I kurdi accusano: «Turchia aiuta Isis»

Dopo settimane di strenua lotta tra i kurdi siriani e i tagliagole dell’Isis, la bandiera nera dello Stato Islamico è stata issata sulla città di Kobane e sventola fiera, chiaramente visibile nella confinante Turchia, che è rimasta inerme a godersi lo spettacolo.

In Siria, a ridosso del confine con la Turchia, il popolo kurdo da alcuni anni ha creato una regione autonoma, il Rojava, costituita da tre cantoni e organizzatasi come una democrazia municipalista di stampo socialista e libertario. Uno di questi tre cantoni, Kobane, quello che confina a nord con la Turchia, è da giorni sotto l’assedio dei jihadisti. I kurdi del Rojava combattono animati da un forte desiderio di libertà e autonomia ma la vicina Turchia, che pure aveva deciso di entrare a far parte della coalizione anti-Isis, non ha mosso un dito per aiutarli. Già era chiaro che l’alleato turco fosse ambiguo e come volevasi dimostrare la Turchia, che guarda con sospetto al pericolo degli autonomisti kurdi, presenti anche sul proprio territorio, di fronte all’assedio di Kobane ha lasciato fare lo Stato Islamico come se fosse suo alleato, guardandolo mentre fiaccava il nemico kurdo.

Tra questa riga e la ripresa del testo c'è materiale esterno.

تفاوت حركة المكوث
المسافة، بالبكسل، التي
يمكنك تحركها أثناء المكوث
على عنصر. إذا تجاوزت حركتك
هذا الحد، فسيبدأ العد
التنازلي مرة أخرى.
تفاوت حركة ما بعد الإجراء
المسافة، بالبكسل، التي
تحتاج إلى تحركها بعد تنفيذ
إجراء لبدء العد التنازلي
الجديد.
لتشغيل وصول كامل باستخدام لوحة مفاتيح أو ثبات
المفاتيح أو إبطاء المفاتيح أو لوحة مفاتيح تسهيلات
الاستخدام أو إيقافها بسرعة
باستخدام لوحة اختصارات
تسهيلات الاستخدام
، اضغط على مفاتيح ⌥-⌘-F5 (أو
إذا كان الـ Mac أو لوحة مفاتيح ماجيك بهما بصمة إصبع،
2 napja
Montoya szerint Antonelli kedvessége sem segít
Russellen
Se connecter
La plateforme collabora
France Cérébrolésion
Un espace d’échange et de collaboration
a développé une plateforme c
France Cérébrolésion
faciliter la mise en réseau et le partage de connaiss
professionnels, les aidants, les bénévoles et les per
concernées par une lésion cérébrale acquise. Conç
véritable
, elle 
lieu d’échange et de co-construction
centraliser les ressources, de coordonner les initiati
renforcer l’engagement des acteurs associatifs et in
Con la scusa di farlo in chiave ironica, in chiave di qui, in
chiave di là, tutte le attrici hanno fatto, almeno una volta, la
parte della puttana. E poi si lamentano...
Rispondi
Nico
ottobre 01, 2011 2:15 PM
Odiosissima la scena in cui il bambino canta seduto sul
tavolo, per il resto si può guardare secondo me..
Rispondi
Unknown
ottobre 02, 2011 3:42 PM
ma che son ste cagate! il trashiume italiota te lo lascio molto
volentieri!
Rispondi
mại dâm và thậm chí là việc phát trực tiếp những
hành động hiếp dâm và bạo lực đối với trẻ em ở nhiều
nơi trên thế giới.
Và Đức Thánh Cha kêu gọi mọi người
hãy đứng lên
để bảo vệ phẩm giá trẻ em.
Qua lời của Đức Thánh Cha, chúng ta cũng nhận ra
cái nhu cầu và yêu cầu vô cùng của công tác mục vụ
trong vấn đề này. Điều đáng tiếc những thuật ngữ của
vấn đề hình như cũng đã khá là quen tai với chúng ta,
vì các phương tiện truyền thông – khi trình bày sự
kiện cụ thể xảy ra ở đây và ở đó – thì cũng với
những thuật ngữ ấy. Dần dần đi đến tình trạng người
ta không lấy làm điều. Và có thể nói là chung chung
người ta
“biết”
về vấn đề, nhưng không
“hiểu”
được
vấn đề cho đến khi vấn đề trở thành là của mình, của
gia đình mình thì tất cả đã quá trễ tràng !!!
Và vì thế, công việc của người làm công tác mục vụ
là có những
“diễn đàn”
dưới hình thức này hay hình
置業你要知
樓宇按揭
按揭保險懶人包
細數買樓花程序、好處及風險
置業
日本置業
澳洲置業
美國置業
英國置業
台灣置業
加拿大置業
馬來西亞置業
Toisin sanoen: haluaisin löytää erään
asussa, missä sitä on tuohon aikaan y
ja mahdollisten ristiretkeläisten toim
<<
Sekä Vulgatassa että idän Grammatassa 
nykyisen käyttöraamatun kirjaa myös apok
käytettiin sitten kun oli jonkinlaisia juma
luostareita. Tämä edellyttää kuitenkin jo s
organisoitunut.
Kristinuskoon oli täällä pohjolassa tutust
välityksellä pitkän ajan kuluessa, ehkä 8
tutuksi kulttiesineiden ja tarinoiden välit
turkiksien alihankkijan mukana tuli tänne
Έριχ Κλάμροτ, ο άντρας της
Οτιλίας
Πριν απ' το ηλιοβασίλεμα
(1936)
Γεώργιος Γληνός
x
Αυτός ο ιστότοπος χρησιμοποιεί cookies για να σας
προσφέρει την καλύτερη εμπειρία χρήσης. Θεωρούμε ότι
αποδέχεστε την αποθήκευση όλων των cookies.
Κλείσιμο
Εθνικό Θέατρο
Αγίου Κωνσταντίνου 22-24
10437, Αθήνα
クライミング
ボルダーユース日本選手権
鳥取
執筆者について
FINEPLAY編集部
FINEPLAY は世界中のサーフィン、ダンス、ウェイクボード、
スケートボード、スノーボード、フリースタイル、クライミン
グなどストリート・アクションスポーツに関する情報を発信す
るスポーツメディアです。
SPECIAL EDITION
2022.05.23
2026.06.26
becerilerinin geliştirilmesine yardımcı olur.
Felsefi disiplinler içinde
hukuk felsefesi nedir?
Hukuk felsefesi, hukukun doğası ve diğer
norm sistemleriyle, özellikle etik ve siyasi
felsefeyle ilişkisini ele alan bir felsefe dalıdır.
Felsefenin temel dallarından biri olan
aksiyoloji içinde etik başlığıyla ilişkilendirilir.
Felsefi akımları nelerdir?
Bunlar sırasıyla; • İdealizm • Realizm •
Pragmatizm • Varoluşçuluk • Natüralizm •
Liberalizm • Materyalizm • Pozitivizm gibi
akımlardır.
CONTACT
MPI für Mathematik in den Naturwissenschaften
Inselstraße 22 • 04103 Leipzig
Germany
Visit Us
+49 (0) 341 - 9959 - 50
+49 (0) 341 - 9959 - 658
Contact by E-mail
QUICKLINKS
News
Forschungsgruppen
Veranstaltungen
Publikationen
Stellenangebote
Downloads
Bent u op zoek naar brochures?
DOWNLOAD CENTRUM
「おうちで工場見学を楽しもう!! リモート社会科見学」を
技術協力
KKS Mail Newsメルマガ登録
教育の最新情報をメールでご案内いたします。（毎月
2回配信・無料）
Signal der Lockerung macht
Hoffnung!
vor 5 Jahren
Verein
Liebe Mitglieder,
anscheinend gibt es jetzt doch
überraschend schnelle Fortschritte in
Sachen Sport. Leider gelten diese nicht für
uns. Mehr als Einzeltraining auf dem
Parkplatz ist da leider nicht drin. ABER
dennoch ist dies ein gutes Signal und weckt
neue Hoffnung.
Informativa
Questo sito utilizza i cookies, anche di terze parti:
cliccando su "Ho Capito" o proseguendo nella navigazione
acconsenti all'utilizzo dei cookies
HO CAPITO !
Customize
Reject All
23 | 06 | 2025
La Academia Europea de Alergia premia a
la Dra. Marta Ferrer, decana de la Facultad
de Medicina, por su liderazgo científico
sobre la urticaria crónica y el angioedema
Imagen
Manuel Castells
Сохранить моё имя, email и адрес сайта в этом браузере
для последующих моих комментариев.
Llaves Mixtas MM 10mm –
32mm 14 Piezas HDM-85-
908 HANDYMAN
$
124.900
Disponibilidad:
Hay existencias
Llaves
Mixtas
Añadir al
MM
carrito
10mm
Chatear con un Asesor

Nella città turca di Suruç, separata dalla Siria solo da un filo spinato che fa da confine, gli abitanti arrampicati sui muri si passano tremanti i binocoli per vedere cosa succede a Kobane, per scorgere i volti dei guerriglieri dell’IS, per assistere alla presa della città. Ormai Kobane è accerchiata a est, a ovest e a sud. Solo a nord, dove c’è la confinate Turchia, c’è una via di fuga e i cittadini di Suruç si stanno dando da fare per salvare i propri vicini. Lo fanno però in completa solitudine, e anzi all’oscuro del governo di Ankara. Fonti riportano le parole indignate di qualcuno di loro: «Non è possibile, non muovono un dito» e ancora «non stanno facendo nulla per contrastare l’IS, non reagiscono nemmeno quando i mortai raggiungono il suolo turco!».

Quella di Suruç è già una zona, militarizzata e atta a frenare l’avanzata dell’IS però l’esercito, anziché scagliarsi contro i jihadisti, domenica 5 ottobre ha pensato bene di sparare gas lacrimogeni contro una troupe della BBC per farla allontanare. La Turchia ha il secondo esercito più potente all’interno della Nato ma sceglie di lasciare avanzare le forze dell’autoproclamatosi Stato Islamico, e ovviamente non vuole che questo avvenga sotto i riflettori dei media. Ma tanto è: Erdogan al momento ha scelto di sfruttare l’avanzata jihadista per tenere a bada il Pkk, il Partito dei lavoratori del Kurdistan. Se la Turchia avesse aiutato i kurdi a respingere l’attacco dell’IS il Pkk avrebbe preso il controllo di gran parte della frontiera siriana mentre ad oggi la zona di Kobane è nei fatti in ostaggio e se un giorno l’esercito turco riuscirà a liberarla essa dovrà essergliene riconoscente. L’immobilismo turco è dunque una sapiente e spietata mossa politica, che incrina definitivamente le relazioni diplomatiche tra Ankara e Pkk.